■ ARBEITSANWEISUNG ■
Kannst du die Zeilen der Daten unten vom Anfang bis einschließlich der Zeile mit „locality: Chihuahua“ als nummerierte Liste formatieren und Leerzeilen dabei weglassen? Gib nur diese Zeilen aus, keine danach.

■ GESPEICHERTE DATEN ■
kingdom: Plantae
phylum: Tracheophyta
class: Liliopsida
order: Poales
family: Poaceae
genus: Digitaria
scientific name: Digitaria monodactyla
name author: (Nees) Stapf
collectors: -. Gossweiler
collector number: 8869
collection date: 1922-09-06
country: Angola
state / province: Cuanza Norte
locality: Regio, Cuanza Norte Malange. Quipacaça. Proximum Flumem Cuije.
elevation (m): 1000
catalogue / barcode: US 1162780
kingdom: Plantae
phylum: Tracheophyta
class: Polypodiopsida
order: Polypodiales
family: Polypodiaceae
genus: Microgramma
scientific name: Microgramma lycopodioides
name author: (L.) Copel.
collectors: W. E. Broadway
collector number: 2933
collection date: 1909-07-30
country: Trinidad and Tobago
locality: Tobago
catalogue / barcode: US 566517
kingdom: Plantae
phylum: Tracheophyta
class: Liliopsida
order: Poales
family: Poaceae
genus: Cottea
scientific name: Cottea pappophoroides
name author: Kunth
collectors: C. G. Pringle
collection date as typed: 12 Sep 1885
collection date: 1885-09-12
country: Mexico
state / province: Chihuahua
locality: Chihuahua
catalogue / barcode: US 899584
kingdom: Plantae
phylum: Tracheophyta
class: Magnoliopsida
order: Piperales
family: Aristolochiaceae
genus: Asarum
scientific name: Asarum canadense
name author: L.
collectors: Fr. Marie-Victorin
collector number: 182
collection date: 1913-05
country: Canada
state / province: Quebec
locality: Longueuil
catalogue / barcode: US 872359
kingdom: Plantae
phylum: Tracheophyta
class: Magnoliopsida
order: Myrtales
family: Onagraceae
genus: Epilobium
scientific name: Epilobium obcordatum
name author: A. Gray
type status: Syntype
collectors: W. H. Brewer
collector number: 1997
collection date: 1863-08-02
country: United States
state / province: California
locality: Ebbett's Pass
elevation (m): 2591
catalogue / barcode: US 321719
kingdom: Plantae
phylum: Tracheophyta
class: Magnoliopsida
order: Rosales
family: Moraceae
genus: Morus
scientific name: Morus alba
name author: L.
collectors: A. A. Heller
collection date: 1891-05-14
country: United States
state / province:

■ ANTWORT ZUR AUFGABE ■
1. kingdom: Plantae
2. phylum: Tracheophyta
3. class: Liliopsida
4. order: Poales
5. family: Poaceae
6. genus: Digitaria
7. scientific name: Digitaria monodactyla
8. name author: (Nees) Stapf
9. collectors: -. Gossweiler
10. collector number: 8869
11. collection date: 1922-09-06
12. country: Angola
13. state / province: Cuanza Norte
14. locality: Regio, Cuanza Norte Malange. Quipacaça. Proximum Flumem Cuije.
15. elevation (m): 1000
16. catalogue / barcode: US 1162780
17. kingdom: Plantae
18. phylum: Tracheophyta
19. class: Polypodiopsida
20. order: Polypodiales
21. family: Polypodiaceae
22. genus: Microgramma
23. scientific name: Microgramma lycopodioides
24. name author: (L.) Copel.
25. collectors: W. E. Broadway
26. collector number: 2933
27. collection date: 1909-07-30
28. country: Trinidad and Tobago
29. locality: Tobago
30. catalogue / barcode: US 566517
31. kingdom: Plantae
32. phylum: Tracheophyta
33. class: Liliopsida
34. order: Poales
35. family: Poaceae
36. genus: Cottea
37. scientific name: Cottea pappophoroides
38. name author: Kunth
39. collectors: C. G. Pringle
40. collection date as typed: 12 Sep 1885
41. collection date: 1885-09-12
42. country: Mexico
43. state / province: Chihuahua
44. locality: Chihuahua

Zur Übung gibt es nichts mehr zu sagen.